▶ [Dataset extract]:

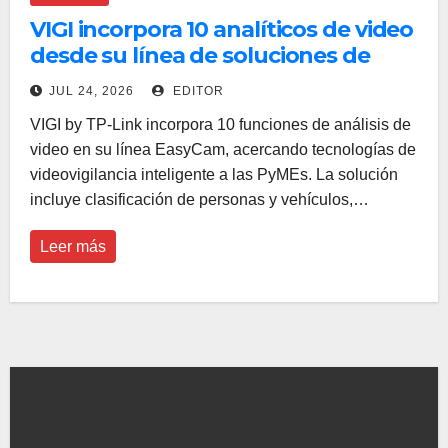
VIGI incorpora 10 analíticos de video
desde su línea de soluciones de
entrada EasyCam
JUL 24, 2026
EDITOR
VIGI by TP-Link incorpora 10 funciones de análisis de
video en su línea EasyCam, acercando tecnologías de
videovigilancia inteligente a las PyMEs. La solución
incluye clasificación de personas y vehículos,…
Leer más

* * *

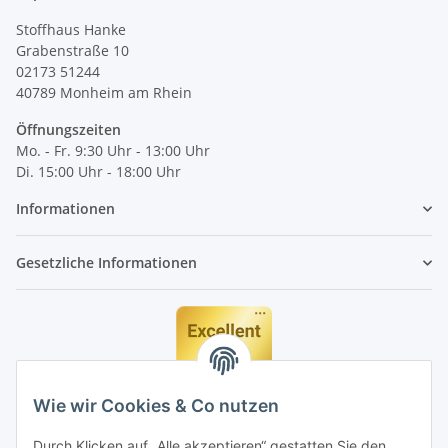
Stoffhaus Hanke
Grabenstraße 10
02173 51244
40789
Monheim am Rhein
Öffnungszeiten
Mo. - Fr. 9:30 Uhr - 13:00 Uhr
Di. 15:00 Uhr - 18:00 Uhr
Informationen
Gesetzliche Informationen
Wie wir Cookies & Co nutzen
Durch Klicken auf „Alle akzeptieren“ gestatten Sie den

▶ [About this exercise]:
Reproduce word for word the portion of the records that opens with the line containing "VIGI incorpora 10 analíticos de video" and closes with the line containing "videovigilancia inteligente a", including both of those lines.

▶ [The completed task]:
VIGI incorpora 10 analíticos de video
desde su línea de soluciones de
entrada EasyCam
JUL 24, 2026
EDITOR
VIGI by TP-Link incorpora 10 funciones de análisis de
video en su línea EasyCam, acercando tecnologías de
videovigilancia inteligente a las PyMEs. La solución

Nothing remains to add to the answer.